• DATASET ENTRIES
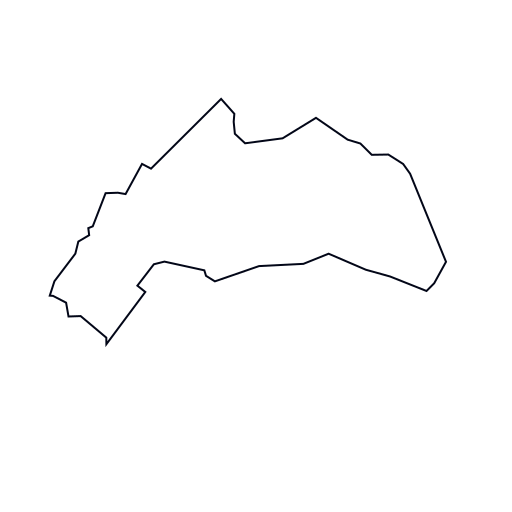 St. John the Baptist, Louisiana, United States of America, rotated 38°
{"feature_id": "52423323B25245708603821", "entity_name": "St. John the Baptist", "entity_type": "district", "adm_level": 2, "iso_a3": "USA", "parent_name": "United States of America", "parent_adm1": "Louisiana", "projection": "equal_earth", "projection_center": [-90.507, 30.091], "detail": "fine", "context": "isolated", "style": "outline", "palette": "ink", "viewbox_px": 512, "rotation_deg": 38, "n_neighbors": 0, "source": "geoboundaries", "source_scale": "gbopen_adm2", "svg_char_len": 749}
<svg xmlns="http://www.w3.org/2000/svg" viewBox="0 0 512 512"><g transform="rotate(38 256 256)"><path d="M117.9,414.2L120.6,412.4L135.1,409.7L145.5,419.1L154.8,411.3L188.3,412.5L192.4,417.6L190.9,352.5L180.8,352.4L180.6,325.4L187.3,316.8L224.1,299.1L228.8,302.4L239.2,301.3L264.6,262.1L298.2,233.0L311.8,209.5L351.0,199.2L374.3,189.6L411.9,178.6L413.2,167.8L409.3,143.6L360.6,115.7L326.8,96.3L315.3,92.9L297.8,94.6L284.9,105.0L269.0,103.1L256.6,107.9L218.2,110.2L204.5,146.9L178.0,173.9L164.1,172.7L155.8,164.0L151.4,157.3L131.8,153.7L126.4,196.8L119.5,251.8L109.5,253.6L115.1,287.5L108.2,291.2L98.8,299.1L109.1,333.1L106.7,337.3L111.7,342.3L107.1,354.0L112.2,365.4L112.7,400.0L117.9,414.2Z" fill="none" stroke="#020617" stroke-width="2"/></g></svg>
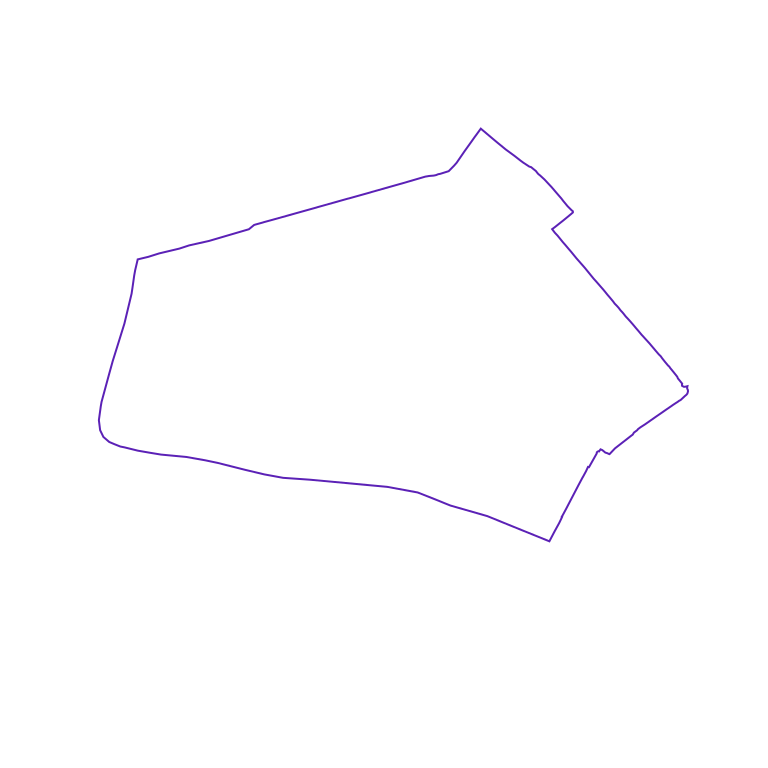 outline of Carcaliu, Tulcea, Romania, rotated 338°
{"feature_id": "2599482B4283959466403", "entity_name": "Carcaliu", "entity_type": "district", "adm_level": 2, "iso_a3": "ROU", "parent_name": "Romania", "parent_adm1": "Tulcea", "projection": "orthographic", "projection_center": [28.166, 45.183], "detail": "fine", "context": "isolated", "style": "outline", "palette": "violet", "viewbox_px": 768, "rotation_deg": 338, "n_neighbors": 0, "source": "geoboundaries", "source_scale": "gbopen_adm2", "svg_char_len": 2878}
<svg xmlns="http://www.w3.org/2000/svg" viewBox="0 0 768 768"><g transform="rotate(338 384 384)"><path d="M478.4,591.8L486.9,584.6L493.9,578.9L495.5,577.5L499.3,574.0L499.1,573.7L500.9,572.3L506.2,567.9L509.7,564.9L513.1,562.0L519.2,556.8L526.7,550.4L533.4,544.8L533.5,544.8L538.7,540.5L542.1,537.3L542.9,537.9L543.3,537.6L555.2,528.1L555.7,527.1L556.7,526.7L558.0,526.7L558.2,527.0L560.3,525.7L561.6,527.0L562.5,528.6L563.5,530.5L565.0,531.7L566.7,533.5L566.8,533.5L567.1,533.4L567.3,533.3L574.1,530.2L577.6,529.2L594.4,524.4L595.4,524.2L595.8,524.0L597.5,522.7L601.4,521.7L602.6,521.0L605.6,520.2L610.9,519.2L624.3,516.1L636.3,513.4L642.7,512.0L643.4,511.8L647.8,510.9L649.6,510.6L650.2,510.4L651.5,510.1L652.8,510.0L653.2,509.9L658.4,507.9L660.3,507.3L660.7,507.1L661.0,506.9L661.6,506.6L662.2,505.9L663.0,504.8L663.2,504.5L663.5,503.3L663.4,501.8L663.6,501.2L664.3,500.0L664.5,499.7L662.9,499.5L661.1,499.0L659.7,497.4L659.9,496.4L660.6,495.4L658.6,488.9L658.6,487.1L656.8,481.0L655.4,476.6L655.0,474.7L654.3,473.3L652.9,469.0L651.9,465.6L651.4,463.8L651.0,462.0L649.9,459.5L648.5,455.4L645.4,445.9L643.1,439.7L641.9,436.4L641.3,434.9L639.8,430.2L638.6,426.7L637.0,421.7L636.5,420.3L635.9,418.5L634.5,414.7L633.4,411.9L632.4,408.4L631.8,406.6L630.9,404.3L630.1,401.3L629.2,398.8L628.0,395.9L627.6,394.3L627.3,393.1L625.6,387.8L624.7,385.2L622.8,379.0L621.2,374.4L619.3,368.9L617.8,364.8L615.8,358.3L613.7,351.5L609.5,339.5L606.9,331.1L606.0,328.5L604.2,323.0L603.0,319.6L602.3,317.3L601.3,314.0L600.5,311.4L599.1,307.8L598.3,304.9L597.9,303.4L601.4,302.5L607.1,300.8L611.6,299.5L621.4,296.4L623.4,295.7L623.8,294.6L623.0,293.1L620.8,287.9L618.8,281.6L617.9,278.3L616.7,274.8L615.1,270.1L613.1,264.1L612.2,261.8L609.4,254.5L606.8,249.0L605.8,247.3L605.3,245.9L604.6,243.4L602.8,240.2L601.7,238.1L600.1,236.8L599.5,235.9L596.1,231.0L594.2,227.9L590.4,221.3L584.7,212.1L579.9,203.3L578.4,200.5L576.8,197.5L569.4,183.5L563.5,187.2L560.4,189.1L555.9,192.0L545.8,198.4L543.4,200.0L534.2,206.1L530.6,207.9L523.7,210.9L514.8,210.2L512.9,209.8L511.5,209.8L510.4,209.8L508.2,209.4L503.7,208.0L502.2,207.7L500.0,207.2L475.0,204.7L474.3,204.6L444.0,201.3L443.5,201.3L421.1,198.8L419.9,198.6L388.2,195.1L387.8,195.1L342.2,190.0L332.9,188.9L332.4,188.9L324.5,188.0L323.1,187.9L319.9,188.9L316.7,189.9L306.6,188.9L275.3,185.8L255.3,182.5L245.0,181.8L224.5,178.7L213.1,177.8L202.3,176.2L201.9,176.8L195.9,185.3L193.0,189.9L186.8,200.6L183.8,205.7L165.9,230.8L158.7,239.6L150.6,249.5L141.0,261.2L133.1,271.5L115.4,294.8L113.1,298.5L106.1,310.7L103.5,320.5L104.0,328.0L107.5,334.8L111.6,338.9L116.1,343.2L119.6,345.5L130.8,353.6L141.1,360.0L150.8,365.9L173.4,377.6L189.7,387.8L200.3,394.9L223.0,411.5L239.2,423.0L255.3,433.2L279.5,445.0L348.5,480.6L374.6,497.2L390.8,512.6L395.4,517.1L400.1,521.6L430.3,545.2L450.5,564.8L478.4,591.8Z" fill="none" stroke="#5b21b6" stroke-width="2"/></g></svg>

• DO THIS
Pull out each line above that contains the word "context".

• SOLUTION TO THIS PROBLEM
{"feature_id": "52423323B25245708603821", "entity_name": "St. John the Baptist", "entity_type": "district", "adm_level": 2, "iso_a3": "USA", "parent_name": "United States of America", "parent_adm1": "Louisiana", "projection": "equal_earth", "projection_center": [-90.507, 30.091], "detail": "fine", "context": "isolated", "style": "outline", "palette": "ink", "viewbox_px": 512, "rotation_deg": 38, "n_neighbors": 0, "source": "geoboundaries", "source_scale": "gbopen_adm2", "svg_char_len": 749}
{"feature_id": "2599482B4283959466403", "entity_name": "Carcaliu", "entity_type": "district", "adm_level": 2, "iso_a3": "ROU", "parent_name": "Romania", "parent_adm1": "Tulcea", "projection": "orthographic", "projection_center": [28.166, 45.183], "detail": "fine", "context": "isolated", "style": "outline", "palette": "violet", "viewbox_px": 768, "rotation_deg": 338, "n_neighbors": 0, "source": "geoboundaries", "source_scale": "gbopen_adm2", "svg_char_len": 2878}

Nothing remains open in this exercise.